Es war ein gewisser Schock, als Monster bezeichnet zu werden, wegen etwas, dass ihm stets als das Natürlichste auf der Welt vorgekommen war. Er hatte viele Leben genommen, viele Männer erschlagen, aber hier ging es um die unzähligen Leben, die er gelassen hatte, um seinem Gaumen eine Freude zu bereiten. Oder eine Rüstung am Leibe zu tragen. Oder auch nur, weil zufällig eine Spinne über ihn gekrabbelt war.
Er wusste nicht, ob er protestieren oder sich schlecht fühlen sollte. Er wollte protestieren, dass er es hatte tun müssen, um zu überleben. Doch das galt vielleicht für die Jahre, die er in der Wildnis verbracht hatte und hin und wieder Jagdglück gehabt und einen Hirsch erlegt hatte, nicht aber für die Jahre als König, als das Jagen ein Zeitvertreib gewesen und der Festmahlbraten ein tristes Leben als lebendige Ware in einem seiner Ställe gefristet hatte, bevor er auf dem Teller gelandet war.

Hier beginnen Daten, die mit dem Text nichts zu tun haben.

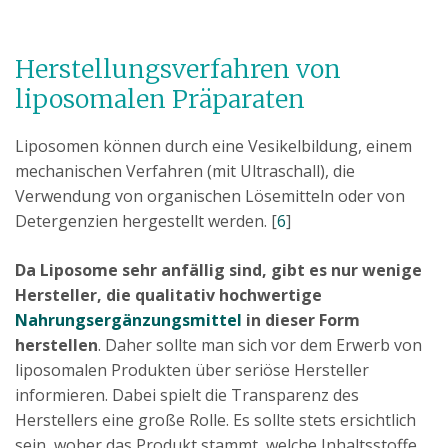
Herstellungsverfahren von
liposomalen Präparaten
Liposomen können durch eine Vesikelbildung, einem
mechanischen Verfahren (mit Ultraschall), die
Verwendung von organischen Lösemitteln oder von
Detergenzien hergestellt werden. [
6
]
Da Liposome sehr anfällig sind, gibt es nur wenige
Hersteller, die qualitativ hochwertige
Nahrungsergänzungsmittel
in dieser Form
herstellen
. Daher sollte man sich vor dem Erwerb von
liposomalen Produkten über seriöse Hersteller
informieren. Dabei spielt die Transparenz des
Herstellers eine große Rolle. Es sollte stets ersichtlich
sein, woher das Produkt stammt, welche Inhaltsstoffe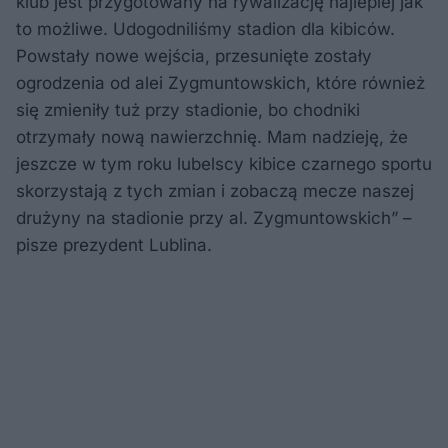
klub jest przygotowany na rywalizację najlepiej jak
to możliwe. Udogodniliśmy stadion dla kibiców.
Powstały nowe wejścia, przesunięte zostały
ogrodzenia od alei Zygmuntowskich, które również
się zmieniły tuż przy stadionie, bo chodniki
otrzymały nową nawierzchnię. Mam nadzieję, że
jeszcze w tym roku lubelscy kibice czarnego sportu
skorzystają z tych zmian i zobaczą mecze naszej
drużyny na stadionie przy al. Zygmuntowskich” –
pisze prezydent Lublina.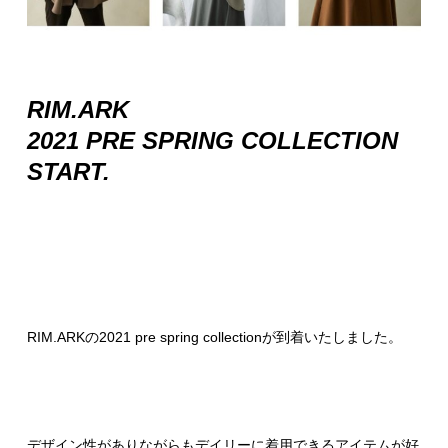
RIM.ARK
2021 PRE SPRING COLLECTION
START.
RIM.ARKの2021 pre spring collectionが到着いたしました。
デザイン性がありながらもデイリーに着用できるアイテムが好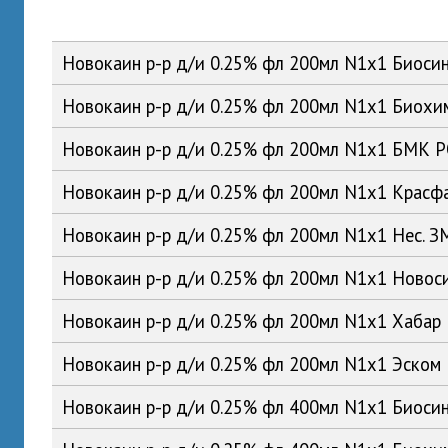
Новокаин р-р д/и 0.25% фл 200мл N1x1 Биоси
Новокаин р-р д/и 0.25% фл 200мл N1x1 Биох
Новокаин р-р д/и 0.25% фл 200мл N1x1 БМК 
Новокаин р-р д/и 0.25% фл 200мл N1x1 Красф
Новокаин р-р д/и 0.25% фл 200мл N1x1 Нес. 
Новокаин р-р д/и 0.25% фл 200мл N1x1 Ново
Новокаин р-р д/и 0.25% фл 200мл N1x1 Хабар
Новокаин р-р д/и 0.25% фл 200мл N1x1 Эском
Новокаин р-р д/и 0.25% фл 400мл N1x1 Биоси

Der Schöpfer verfolgte seine Gedanken und nickte, als wäre er zufrieden mit seiner Entscheidung, ihn gewählt zu haben. »Schon einst hast du Leben gesehen, wo andere nur ihr Essen sahen. Erinnere dich an die Kaninchen im Klostergarten. Du hast in ihnen stumme Freunde gefunden, die Mönche jedoch bloß eine Gelegenheit zum Essen. Schon einmal hast du zu Gunsten des Lebens verzichtet, das möge dir angerechnet werden.«
Desiderius` Magen zog sich zusammen, als er daran dachte, wie er als Kind diese zarten Geschöpfe entdeckt und gefüttert hatte, bis sie Vertrauen in ihn gefasst hatten. Ein Vertrauen, das ihnen das Leben gekostet hatte.
Der Schöpfer breitete eine Hand über das Becken des Brunnens, als wollte er Desiderius einladen, darin zu baden. Doch stattdessen sprang der Fisch so unvermittelt aus dem Wasser auf den Rand, dass Desiderius nass gespritzt wurde und zurückwich. Doch die Tropfen trockneten augenblicklich, als sie ihn berührten.
»Bist du bereit, den wahren Monstern in die Augen zu blicken?«, fragte der Schöpfer, und der Fisch öffnete sein Maul, sodass zwei Reihen messerscharfe Zähne zum Vorschein kamen. »Bist du bereit, deine Schuld anzuerkennen und zu sühnen?«
Desiderius verstand kein Wort – oder sträubte sich dagegen, es zu verstehen. »Ich…«, setzte er an und schüttelte verwirrt den Kopf.
Der Schöpfer lächelte warm. »Wie viele Leben hast du ausgelöscht? Was sind sie dir heute wert? Und wie viel Fleisch hast du genommen? Wie viel haben dir andere Geschöpfe von sich geschenkt, damit du überleben kannst? Was ist im Vergleich dazu schon eine Hand wert?«
Desiderius starrte den Schöpfer einen Moment überrascht an, doch dieser blickte ihn nur wartend an, mit mildem Blick. Zögerlich wanderten Desiderius` Augen in das offene Maul des Fisches, Wasser und Schleim tropften von seinen Zähnen.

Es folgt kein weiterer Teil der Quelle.